Seeing this, many people may be disappointed with AI Agent. Many people think that AI Agent can do everything after being taught. In fact, due to the problem of contextual limitations of large models, there is no way (at least currently) to create an all-purpose AI that can do anything. But the good news is that programmers don't have to worry about losing their jobs. There are still a lot of programmers behind AI, and someone is needed to stack if else, but the key difference is that the business boundaries that programs can handle are expanding.
Two types of AI Agents
At the event, @shawmakesmagic was asked a question. The market has two expectations for AI Agents: 1. AI Agents play a role, have their own ID, brand, and provide services to users. 2. Users have personal AI Agents, which are equivalent to personal assistants, and can assist users in handling some business. Which of these two AI Agents will be more popular? He thinks both directions will be good, and it is possible to combine them.
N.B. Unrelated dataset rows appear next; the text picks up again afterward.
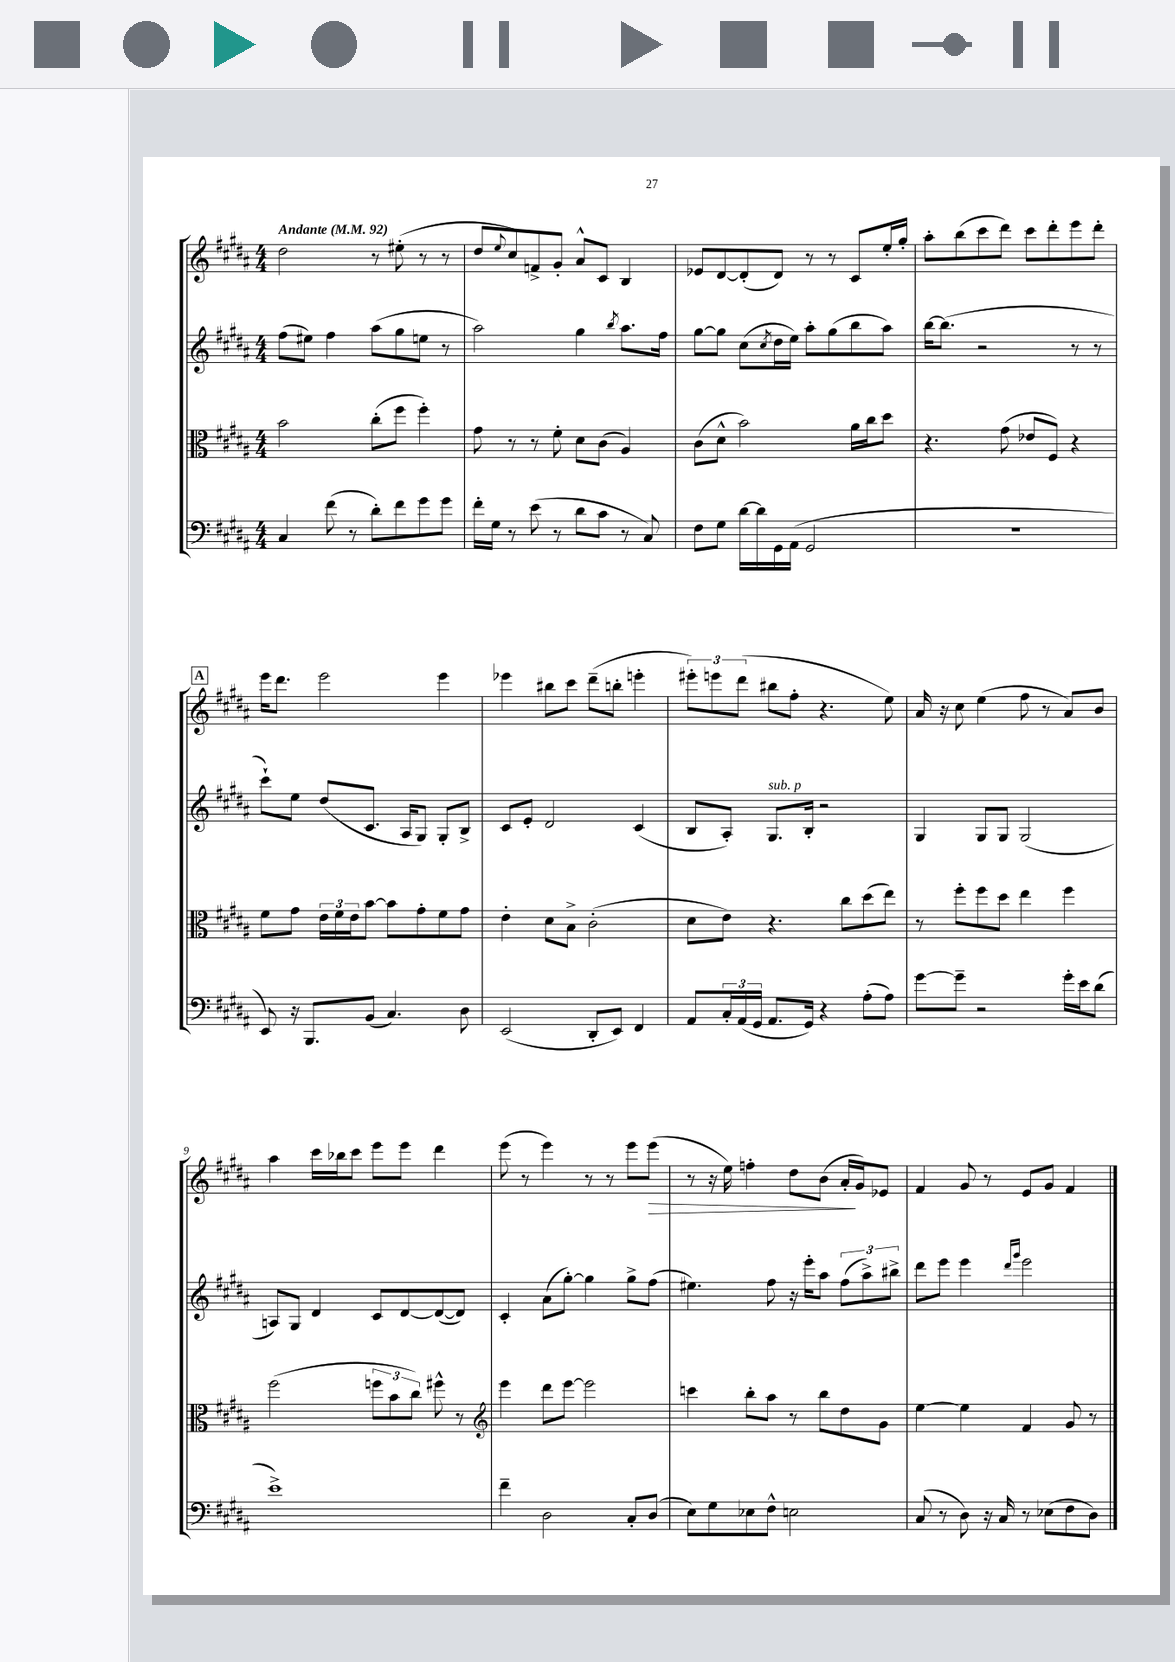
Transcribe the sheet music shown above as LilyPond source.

<<
\new StaffGroup <<
\new Staff = "s0" {
    \clef treble \key b \major \numericTimeSignature \time 4/4 \tempo "Andante" 4 = 92
    dis''2 r8 eis''8-.( r8 r8 |
    dis''8 \appoggiatura { e''8 } cis''8) f'8-> gis'8-. ais'8-^ cis'8 b4 |
    ees'8 dis'8~ dis'8-.( dis'8) r8 r8 cis'8 e''16-. gis''16-. |
    ais''8-. b''8( cis'''8 dis'''8) cis'''8 dis'''8-. e'''8 dis'''8-. |
    \mark \markup { \box "A" } e'''16 dis'''8. e'''2 e'''4 |
    ees'''4 bis''8 cis'''8 dis'''8--( b''8-. e'''4-. |
    \tuplet 3/2 { eis'''8-.) e'''8 dis'''8( } bis''8 fis''8-. r4. e''8) |
    ais'16 r16 cis''8 e''4( fis''8 r8 ais'8) b'8 |
    ais''4 cis'''16 bes''16 cis'''8 e'''8 e'''8 dis'''4 |
    e'''8( r8 e'''4) r8 r8 e'''8 e'''8\>( |
    r8 r16 e''16) f''4-. dis''8 b'8( ais'16-.\! gis'16) ees'8 |
    fis'4 gis'8 r8 e'8 gis'8 fis'4 \bar "|." |
}
\new Staff = "s1" {
    \clef treble \key b \major \numericTimeSignature \time 4/4
    fis''8( eis''8) fis''4 ais''8( gis''8 e''8 r8 |
    ais''2) gis''4 \acciaccatura { b''8 } ais''8. fis''16 |
    gis''8~ gis''8 cis''8( \acciaccatura { cis''8 } dis''16 e''16) ais''8-. gis''8( b''8 ais''8) |
    b''16~ b''8.( r2 r8 r8 |
    \mark \markup { \box "A" } cis'''8-!) e''8 dis''8( cis'8. ais16 gis8) gis8-. b8-> |
    cis'8 e'8-. dis'2 cis'4( |
    b8 ais8-.) gis8.^\markup { \italic "sub. p" } b16-. r2 |
    gis4 gis8 gis8 gis2( |
    a8) gis8 dis'4 cis'8 dis'8~ dis'8~( dis'8) |
    cis'4-. ais'8( gis''8~-.) gis''4 gis''8-> fis''8( |
    eis''4.) fis''8 r16 e'''16-. ais''8 \tuplet 3/2 { fis''8( ais''8->) bis''8-> } |
    dis'''8 e'''8 e'''4 \grace { dis'''16 gis'''16 } e'''2 \bar "|." |
}
\new Staff = "s2" {
    \clef alto \key b \major \numericTimeSignature \time 4/4
    b'2 cis''8-.( fis''8 fis''4-.) |
    gis'8 r8 r8 fis'8-. dis'8 cis'8( ais4) |
    cis'8( dis'8-^ b'2) ais'16 cis''16 dis''8 |
    r4. gis'8( ees'8 fis8) r4 |
    \mark \markup { \box "A" } fis'8 gis'8 \tuplet 3/2 { e'16 fis'16 e'16 } b'8~ b'8 gis'8-. fis'8 gis'8 |
    e'4-. dis'8 b8-> cis'2-.( |
    dis'8 e'8) r4. cis''8 dis''8( e''8) |
    r8 fis''8-. fis''8 dis''8 e''4 fis''4 |
    fis''2( \tuplet 3/2 { f''8 b'8 cis''8) } fis''8-^ r8 |
    \clef treble e'''4 dis'''8 e'''8~ e'''2 |
    c'''4 b''8-. ais''8 r8 b''8 dis''8 gis'8 |
    e''4~ e''4 fis'4 gis'8 r8 \bar "|." |
}
\new Staff = "s3" {
    \clef bass \key b \major \numericTimeSignature \time 4/4
    cis4 fis'8( r8 dis'8-.) fis'8 gis'8 gis'8 |
    fis'16-. gis16 r8 e'8( r8 dis'8 cis'8 r8 cis8) |
    fis8 gis8 dis'16~ dis'16 gis,16 ais,16( gis,2 |
    R1 |
    \mark \markup { \box "A" } e,8) r16 b,,8. b,8( cis4.) dis8 |
    e,2( dis,8-. e,8) fis,4 |
    ais,8 \tuplet 3/2 { cis16-. ais,16( gis,16 } ais,8. gis,16) r4 ais8-.( ais8) |
    gis'8~ gis'8-- r2 gis'16-. e'16 dis'8( |
    e'1->) |
    fis'4-- dis2 cis8-. dis8( |
    e8) gis8 ees8 fis8-^ e2 |
    cis8( r8 dis8) r16 cis16 r8 ees8( fis8 dis8) \bar "|." |
}
>>
>>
Now the main exploration in the market is still the first direction. This direction is similar to the AI agentization of services. In the future, there may be no App interface. Apps will all be AI Agentized and personified. The second direction is the agentization of application clients. In the future, application clients will be a plug-in of assistant agents. The local data of the application will become part of the Agent memory library. At the same time, this plug-in is also responsible for communicating with the service agent in the cloud. This is a new application architecture model that will change the entire infrastructure.
AI Agent Requirements for Infrastructure
1. The infrastructure must be permissionless, otherwise the AI Agent will be restricted by various anti-attack strategies, and the service should use economic cost (Gas) to prevent attacks. In this regard, platforms with poor openness will face a greater impact, and the enthusiasm for open platforms in the early days of Web2 will be rekindled.
2. AI Agents need to be able to operate funds to pay to solve the above problems.
That is to say, future services, whether or not based on blockchain, will need to support Crypto private key mode authentication and Crypto-based payments.
AI Agent Combination with Chain
In addition to the two points mentioned above, how AI Agent can be combined with chain is a direction that everyone is exploring. At the event, I talked with @Mikkke_acc about focEliza that he is working on. Of the two types of AI Agents mentioned above, at least the first one requires a running or verification environment provided by the chain. Because once an AI Agent provides services to the outside world, there will be trust issues, and the role it plays is actually the same as that of a smart contract.
There was a controversy about the name "smart contract" back then. It is just a piece of code, so how can it be "smart"? AI can make smart contracts truly worthy of the name. The problem is how to call the AI interface in the smart contract environment. If it is still a long way to run a large model in a verifiable environment, using a solution similar to Oracle is a more feasible path.
There will be a lot of requirements around AI Agent. How to obtain public knowledge of AI Agent? How does AI Agent judge facts? How does AI Agent identify the same user on different platforms? How to store "memory" in smart contracts? If I have multiple devices, each with an AI Agent installed, how do they share memory?
You will find that the "data on-chain", relationship on-chain, DID, P2P network, etc. that were originally done in Web3 have new meanings and scenarios.
Conclusion
Reuse the conclusion I shared about AI and blockchain in 21 years. The Internet that is more friendly to AI is also the Internet that is more friendly to humans. It was just a fantasy then, but now the future is here.